◆ **Apply what you read**
(A) According to the article on the SED lawsuit, how much did the Tucker, Ga., distributor lose last year?
(B) Reproduce only the rows from the line containing "Identify the location of free" down to the end of the rows, swapping "wooden ramp" for "metal ramp" and changing nothing else. Leave the pictures out.

◆ **Excerpt**
========
Those high-flying days helping the small computer products distributor reach almost $1 billion in revenue and compete toe-to-toe with the likes of Ingram Micro and Tech Data have been eclipsed by his father’s 2003 suicide and his own firing from the CEO position this past summer by the company’s board of directors, whose chairman is his mother, Jeanie Diamond. Then, there’s the lawsuit he filed in November, in which he claims he was wrongfully terminated for investigating alleged impropriety by his mother and others. Now, he is without a job, saddled with more than $100,000 in legal bills and cut off from several members of his family.
“It’s been draining,” Diamond said. “I want to get it behind me.”
But getting it all behind him could cost his family’s distribution company a pretty penny. Diamond is seeking an undetermined amount of compensatory and punitive damages. A significant judgement in his favor could further cripple the finances of a company already struggling to turn a profit. Aside from the lawsuit, he said he has turned over documents to the U.S. Securities and Exchange Commission and filed a complaint with Occupational Safety and Health Administration regarding his dismissal.
In his lawsuit, filed in Superior Court of DeKalb County, Ga., Diamond alleges he was wrongfully dismissed as CEO in July 2005 for actions he took to investigate a shareholder’s complaints. Diamond said he found evidence substantiating the complaints but was met with resistance to investigate from his mother and other members of the board of directors.
Among the shareholder’s complaints are that Jeanie Diamond received $4.4 million following the June 12, 2003, suicide of her husband, Jerry Diamond, who was CEO at the time. Jeanie Diamond received $1 million of a $10 million key-man insurance policy in addition to $3.4 million for the remainder of Jerry Diamond’s seven-year employment contract. A company can take out so-called key-man insurance to protect itself against the death of a high-level executive. SED paid for the key-man policy, and the funds should have gone to SED operations that sorely needed working capital, said Mark Diamond.
The Tucker, Ga., distributor lost $2.6 million last year and its market capitalization was $2.5 million last week. SED has lost money in seven of its last eight fiscal years, a total of $69 million during that period.
In the lawsuit, Mark Diamond alleges his father killed himself because he was depressed over an investigation into the company’s financial practices by the SEC. The investigation appears to have been halted after Jerry Diamond’s death. To date, the SEC has not completed any inquiries into SED and will not comment on any pending matters, according to a spokesman at the commission.
Yet now, the actions of Mark Diamond may lead to another round of difficulties for the troubled family and company.
SED executives declined to comment on several topics for this article, including the lawsuit, the SEC investigation, company financial performance and Mark Diamond. Jeanie Diamond initially agreed to talk to CRN but substituted other executives to speak on behalf of the company, citing a last-minute business appointment.
A SHAREHOLDER’S CONCERNS
The events leading up to Mark Diamond’s ouster began last spring. In a March 2, 2005, letter to SED’s board of directors, shareholder Alvin Katz of Fort Lauderdale, Fla., wrote he was “appalled at the manner in which the company appears to have been run as a private piggy bank for the Diamond family. …” Katz stated that the proceeds from a key-man life insurance policy paid for by the company on behalf of CEO Jerry Diamond was company property. SED’s board gifted the money to Jeanie Diamond after she threatened to sue the company, according to former board members.
========
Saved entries
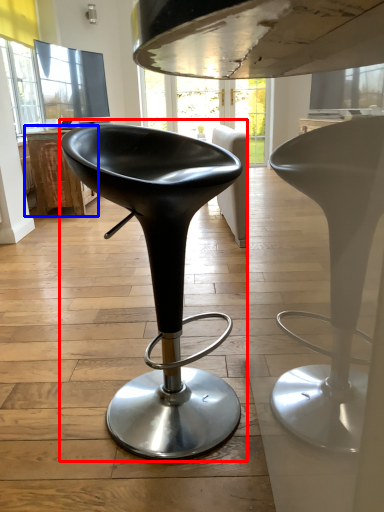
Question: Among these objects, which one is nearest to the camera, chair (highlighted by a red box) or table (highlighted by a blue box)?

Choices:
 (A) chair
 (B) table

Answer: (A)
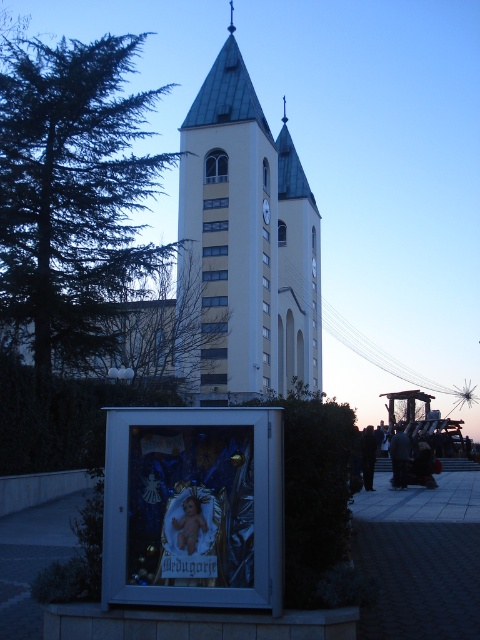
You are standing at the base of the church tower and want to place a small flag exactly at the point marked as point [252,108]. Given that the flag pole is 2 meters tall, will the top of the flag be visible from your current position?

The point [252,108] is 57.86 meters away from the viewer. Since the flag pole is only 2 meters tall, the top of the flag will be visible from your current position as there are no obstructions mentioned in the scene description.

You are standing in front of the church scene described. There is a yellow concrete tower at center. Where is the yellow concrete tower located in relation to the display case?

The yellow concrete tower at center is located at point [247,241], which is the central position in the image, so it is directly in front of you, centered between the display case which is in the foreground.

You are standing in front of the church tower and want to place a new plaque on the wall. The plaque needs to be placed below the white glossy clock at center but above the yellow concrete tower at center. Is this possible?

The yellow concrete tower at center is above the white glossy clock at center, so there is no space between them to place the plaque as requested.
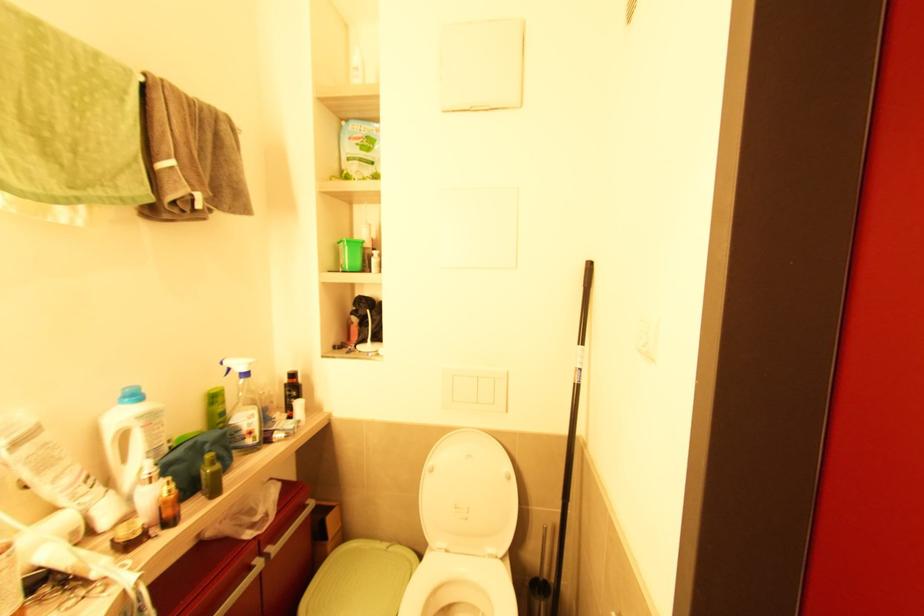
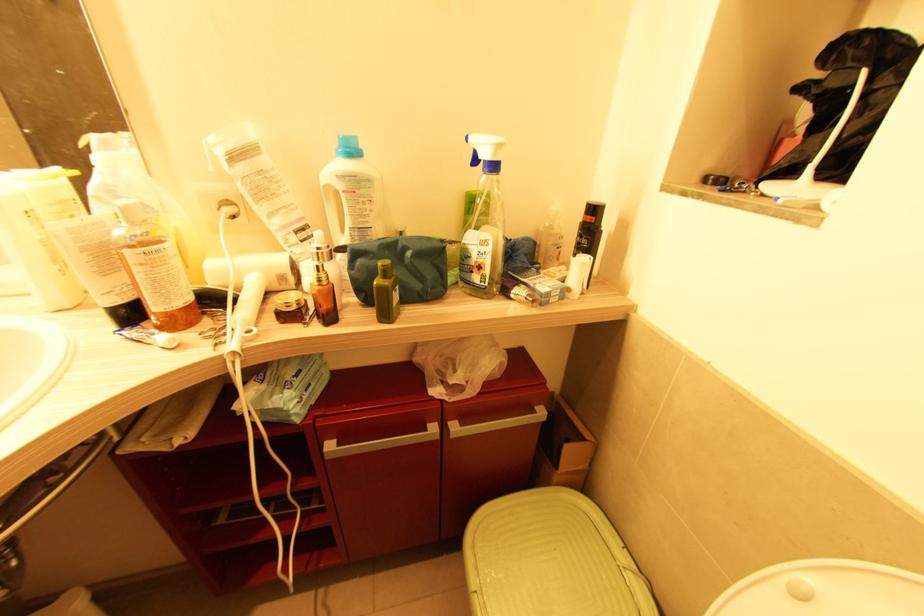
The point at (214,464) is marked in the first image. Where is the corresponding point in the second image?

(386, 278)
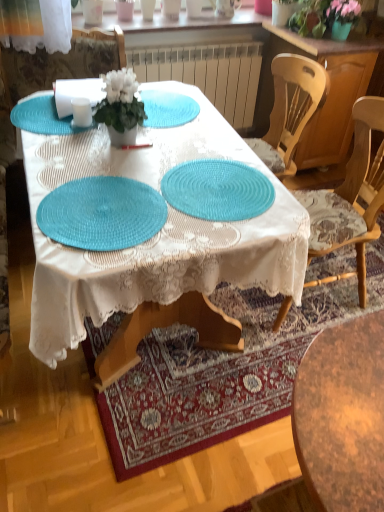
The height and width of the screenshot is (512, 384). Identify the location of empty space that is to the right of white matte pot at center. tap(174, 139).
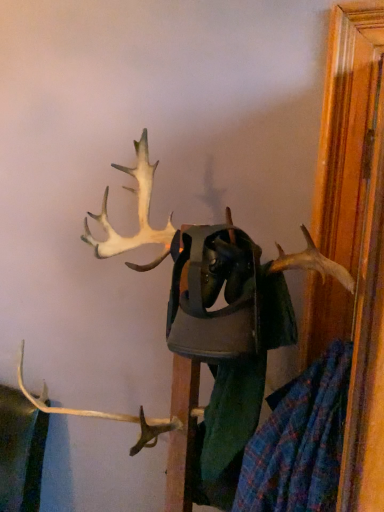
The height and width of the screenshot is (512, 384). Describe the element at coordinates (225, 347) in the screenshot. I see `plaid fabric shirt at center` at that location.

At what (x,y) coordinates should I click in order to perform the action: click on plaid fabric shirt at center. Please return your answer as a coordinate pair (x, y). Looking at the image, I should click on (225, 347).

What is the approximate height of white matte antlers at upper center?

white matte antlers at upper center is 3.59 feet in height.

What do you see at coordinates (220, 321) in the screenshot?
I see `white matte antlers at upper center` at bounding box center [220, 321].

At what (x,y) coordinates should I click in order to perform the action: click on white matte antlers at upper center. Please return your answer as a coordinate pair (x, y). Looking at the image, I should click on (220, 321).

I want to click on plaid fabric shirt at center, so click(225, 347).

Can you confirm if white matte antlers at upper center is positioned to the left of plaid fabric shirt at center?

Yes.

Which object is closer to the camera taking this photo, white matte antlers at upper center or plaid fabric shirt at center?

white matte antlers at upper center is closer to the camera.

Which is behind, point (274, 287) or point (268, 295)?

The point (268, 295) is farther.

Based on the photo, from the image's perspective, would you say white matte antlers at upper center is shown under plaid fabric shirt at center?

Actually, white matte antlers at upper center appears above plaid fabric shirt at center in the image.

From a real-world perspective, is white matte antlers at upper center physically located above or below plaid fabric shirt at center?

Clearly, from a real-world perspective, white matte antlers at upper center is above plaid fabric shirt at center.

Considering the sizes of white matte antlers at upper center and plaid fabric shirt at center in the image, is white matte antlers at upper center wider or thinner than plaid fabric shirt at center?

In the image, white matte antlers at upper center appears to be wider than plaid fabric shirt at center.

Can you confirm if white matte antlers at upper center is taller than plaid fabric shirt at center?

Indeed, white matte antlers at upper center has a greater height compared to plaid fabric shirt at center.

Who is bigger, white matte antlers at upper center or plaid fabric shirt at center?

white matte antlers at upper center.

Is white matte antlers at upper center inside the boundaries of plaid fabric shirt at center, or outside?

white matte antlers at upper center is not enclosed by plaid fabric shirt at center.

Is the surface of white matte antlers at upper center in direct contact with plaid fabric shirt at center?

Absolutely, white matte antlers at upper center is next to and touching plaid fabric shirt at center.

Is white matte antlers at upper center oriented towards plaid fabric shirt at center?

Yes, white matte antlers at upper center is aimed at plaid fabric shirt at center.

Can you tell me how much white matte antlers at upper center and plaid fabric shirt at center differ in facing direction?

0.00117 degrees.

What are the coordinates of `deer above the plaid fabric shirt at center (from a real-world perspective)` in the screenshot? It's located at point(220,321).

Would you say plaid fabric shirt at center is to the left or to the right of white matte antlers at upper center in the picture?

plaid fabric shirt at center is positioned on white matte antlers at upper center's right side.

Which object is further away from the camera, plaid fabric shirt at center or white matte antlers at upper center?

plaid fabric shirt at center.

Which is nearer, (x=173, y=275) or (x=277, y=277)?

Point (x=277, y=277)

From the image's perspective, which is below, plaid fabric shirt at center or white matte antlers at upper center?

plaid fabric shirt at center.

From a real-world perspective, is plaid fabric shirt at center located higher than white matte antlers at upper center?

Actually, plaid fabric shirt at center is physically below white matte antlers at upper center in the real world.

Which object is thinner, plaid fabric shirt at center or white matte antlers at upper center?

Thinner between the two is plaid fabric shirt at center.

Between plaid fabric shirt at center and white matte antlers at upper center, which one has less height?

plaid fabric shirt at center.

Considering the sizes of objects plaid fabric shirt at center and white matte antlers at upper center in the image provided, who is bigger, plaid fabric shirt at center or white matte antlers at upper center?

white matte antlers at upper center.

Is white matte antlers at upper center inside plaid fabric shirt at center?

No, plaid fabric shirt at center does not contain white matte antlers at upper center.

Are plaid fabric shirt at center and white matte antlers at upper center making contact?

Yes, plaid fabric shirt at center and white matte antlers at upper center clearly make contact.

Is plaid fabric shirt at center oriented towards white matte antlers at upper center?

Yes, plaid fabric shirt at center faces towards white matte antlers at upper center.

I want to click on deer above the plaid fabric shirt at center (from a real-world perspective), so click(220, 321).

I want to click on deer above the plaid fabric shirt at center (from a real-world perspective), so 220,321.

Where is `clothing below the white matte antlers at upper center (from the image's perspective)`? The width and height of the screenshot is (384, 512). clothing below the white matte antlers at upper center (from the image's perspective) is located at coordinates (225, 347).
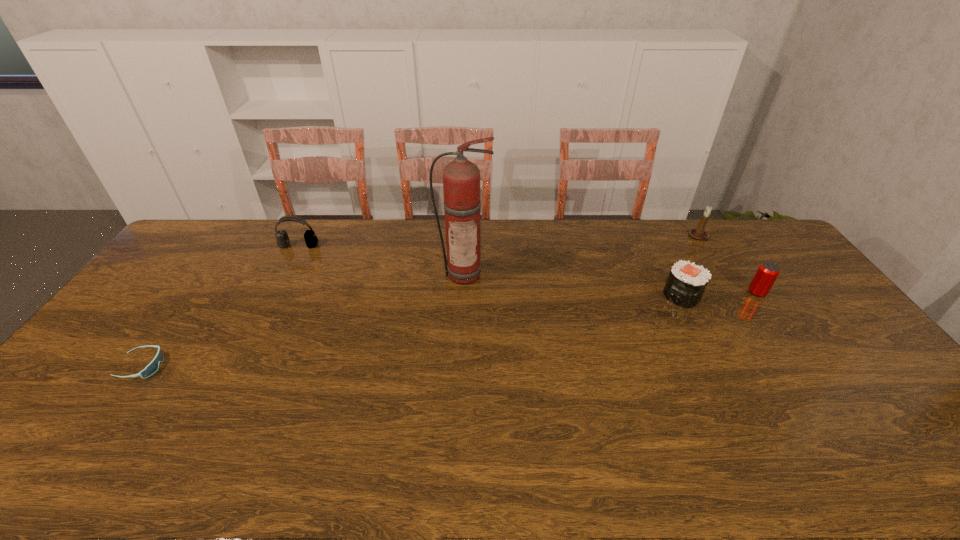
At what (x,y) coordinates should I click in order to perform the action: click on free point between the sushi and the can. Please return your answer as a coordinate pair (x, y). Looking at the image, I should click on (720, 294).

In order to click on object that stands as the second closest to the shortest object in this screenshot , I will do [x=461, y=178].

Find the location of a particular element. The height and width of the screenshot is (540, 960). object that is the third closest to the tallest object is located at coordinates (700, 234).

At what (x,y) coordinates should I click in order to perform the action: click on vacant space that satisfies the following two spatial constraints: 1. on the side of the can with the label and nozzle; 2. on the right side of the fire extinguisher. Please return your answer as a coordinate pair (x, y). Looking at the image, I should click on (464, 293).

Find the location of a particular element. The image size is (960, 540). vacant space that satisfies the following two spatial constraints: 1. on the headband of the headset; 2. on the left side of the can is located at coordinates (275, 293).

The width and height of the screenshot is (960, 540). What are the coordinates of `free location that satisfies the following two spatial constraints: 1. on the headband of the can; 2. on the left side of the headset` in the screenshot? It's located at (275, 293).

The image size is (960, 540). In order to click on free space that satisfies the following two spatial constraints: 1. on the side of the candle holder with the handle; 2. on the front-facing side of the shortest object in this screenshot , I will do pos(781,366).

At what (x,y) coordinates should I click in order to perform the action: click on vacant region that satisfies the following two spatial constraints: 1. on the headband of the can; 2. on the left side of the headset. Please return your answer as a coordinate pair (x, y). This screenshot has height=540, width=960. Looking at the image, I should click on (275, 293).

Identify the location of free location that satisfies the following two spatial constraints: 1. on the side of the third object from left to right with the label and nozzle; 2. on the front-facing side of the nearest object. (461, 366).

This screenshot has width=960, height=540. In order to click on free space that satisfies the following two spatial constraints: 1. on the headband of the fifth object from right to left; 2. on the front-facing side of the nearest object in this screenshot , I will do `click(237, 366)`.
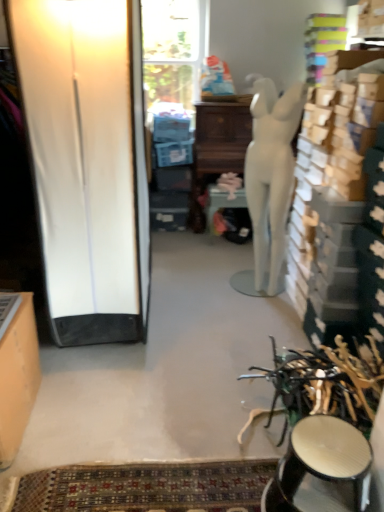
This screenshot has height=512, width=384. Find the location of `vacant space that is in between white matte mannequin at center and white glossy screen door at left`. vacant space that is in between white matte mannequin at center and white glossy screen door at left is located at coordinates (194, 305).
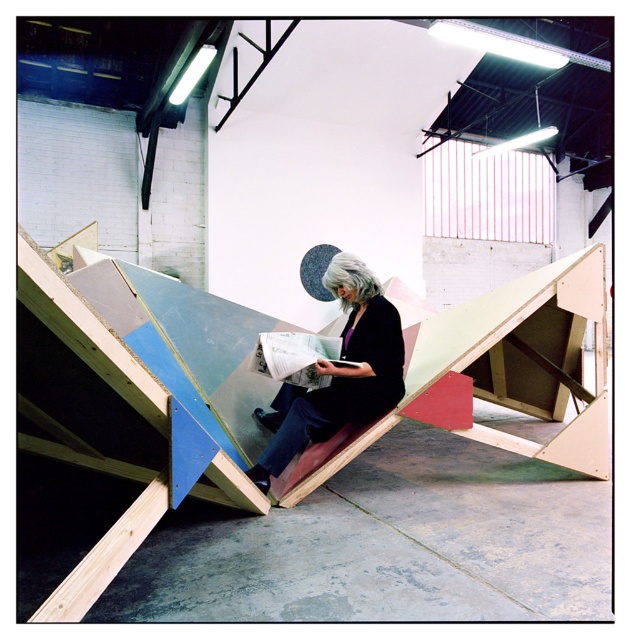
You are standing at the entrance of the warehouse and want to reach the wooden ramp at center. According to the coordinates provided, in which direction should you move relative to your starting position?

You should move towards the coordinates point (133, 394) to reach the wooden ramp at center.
========
◆ **Answers in order**
(A) It lost $2.6 million.

(B)
Identify the location of free location that satisfies the following two spatial constraints: 1. on the side of the third object from left to right with the label and nozzle; 2. on the front-facing side of the nearest object. (461, 366).

This screenshot has width=960, height=540. In order to click on free space that satisfies the following two spatial constraints: 1. on the headband of the fifth object from right to left; 2. on the front-facing side of the nearest object in this screenshot , I will do `click(237, 366)`.
This screenshot has height=512, width=384. Find the location of `vacant space that is in between white matte mannequin at center and white glossy screen door at left`. vacant space that is in between white matte mannequin at center and white glossy screen door at left is located at coordinates (194, 305).
You are standing at the entrance of the warehouse and want to reach the metal ramp at center. According to the coordinates provided, in which direction should you move relative to your starting position?

You should move towards the coordinates point (133, 394) to reach the metal ramp at center.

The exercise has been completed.